Joni Mitchell is facing serious criticism after decades-old images reveal the folk singer repeatedly wearing blackface as part of a full-blown ‘pimp’ costume.
The ugly images reveal that Joni Mitchell donned blackface on multiple occasions in the 1970s — and even showcased her alter-ego of a black male pimp on one of her album covers. The album cover, for Don Juan’s Reckless Daughter (pictured above), featured three pictures of the singer, with one a blackface costume of her ‘pimp’ alter-ego, “Art Nouveau”.
Critics also dredged up an image of Joni Mitchell dressing as Nouveau at a mid-70s Halloween party, with the BBC republishing the image in 2016. The BBC article, titled ‘When Joni Mitchell Wore Blackface for Halloween,’ also shows a second image of the singer wearing her elaborate blackface costume, possibly on a separate occasion.
The first image is credited to rock photographer Henry Diltz, while the second is owned by Getty Images. Diltz noted that few, if any, guests at the party knew that this blackface ‘pimp’ was actually Mitchell. “She dressed up like that to see if she could fool her friends and boy, did she,” Diltz commented. “Everyone in that room was her friend and none of us got it. She was proud that she could pull that off.”
The ugly images are resurfacing just days after Joni Mitchell removed her music from Spotify to protest Joe Rogan.
That timing isn’t accidental, and part of a highly-charged debate over COVID-19. Mitchell removed her music in solidarity with Neil Young, though the move prompted a wave of intense criticism and dirt-digging against the singers. Separately, homophobic comments uttered by Neil Young during the early-80s AIDS crisis also resurfaced within days of Young’s decision.

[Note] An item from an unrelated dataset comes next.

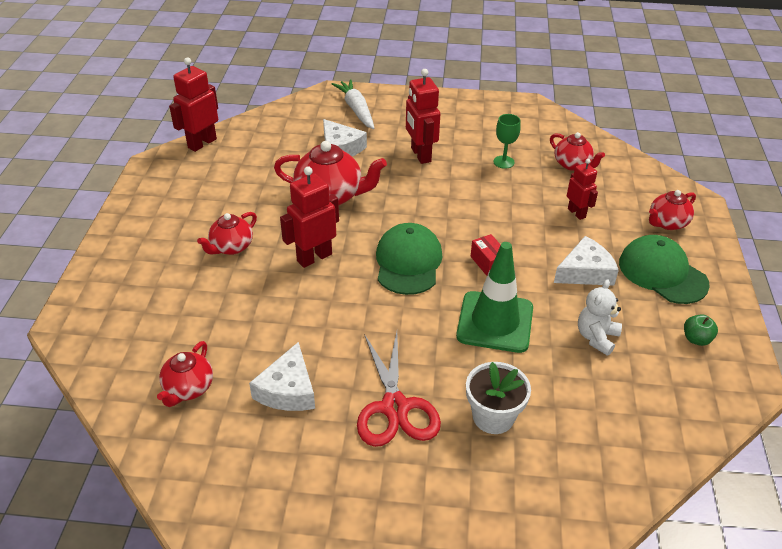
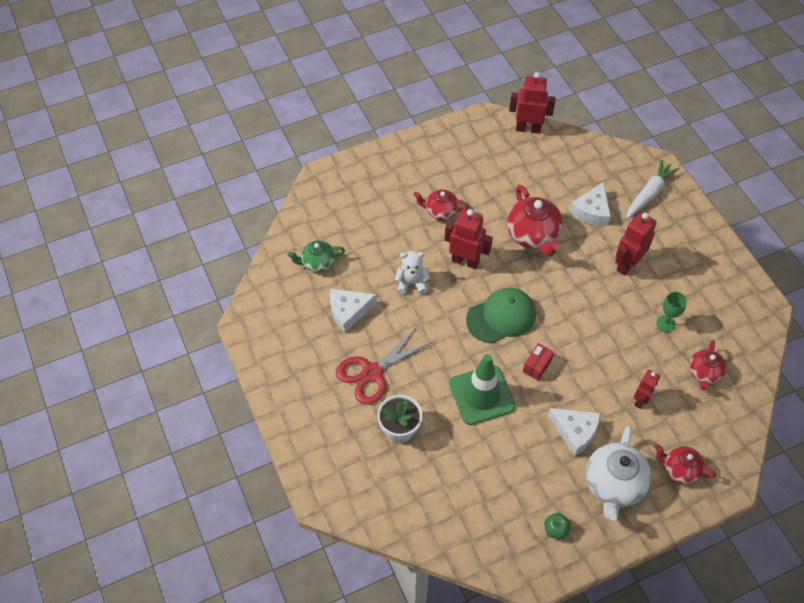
camera: 60 degrees right, 15 degrees up
(188, 388) = (317, 263): red teapot -> green teapot
(596, 337) = (511, 463): white teddy bear -> white teddy bear (412, 283)
(662, 273) = (613, 485): green cap -> white teapot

While Neil Young’s homophobic comments appear isolated, Mitchell’s penchant for blackface appeared far more serious. For starters, Joni Mitchell featured her blackface costume on an album cover. And more than a decade later, the singer had few qualms about her alter-ego. Asked to explain her repeated use of blackface and black appropriation, the folk singer offered this explanation to Q Magazine in 1988.
“I was walking down Hollywood Boulevard when a black guy walked by me with a diddy-bop kind of step, and said in the most wonderful way, ‘Lookin’ good, sister, lookin’ gooood’,” the singer described. “His spirit was infectious and I thought, I’ll go as him. I bought the make-up, the wig… sleazy hat and a sleazy suit and that night I went to a Halloween party and nobody knew it was me.”
But this gets worse. During the same interview, Mitchell not only used the n—word, she also explained ‘my blackness’ when confronted by the racism of blackface. This was part of a far deeper level of appropriation for Mitchell.
“I don’t have the soul of a white woman,” Mitchell later told LA Weekly. “I write like a black poet. I frequently write from a black perspective.”
Perhaps to prove her deeper black male identity, Joni Mitchell even went to the extreme to relay a story from her dentist. As recently as 2015, Mitchell told this to The Cut to discuss the inspiration for her 70s blackface alter-ego.
“I was being butchered by a dentist who was capping my teeth — and he was my dentist for about 12 years and one day he said, ‘Oh, you’ve got the worst bite I’ve ever seen. You have teeth like a Negro male.’”
During that same year, Mitchell said this to New York Magazine: “When I see black men sitting, I have a tendency to go – like I nod like I’m a brother… I really feel an affinity because I have experienced being a black guy on several occasions.”
Separately, Joni Mitchell’s Spotify removal is creating some unintended consequences.
In the case of Neil Young, nearly all of the singer’s songs were removed from the platform within 24 hours. But for Mitchell, the process wasn’t so easy. Geffen Records, which owns a sizable chunk of Mitchell’s later albums from the 80s and 90s, has yet to remove their catalog. According to Billboard, that has resulted in an explosion of streams for the five remaining releases, with many fans unaware of the later releases.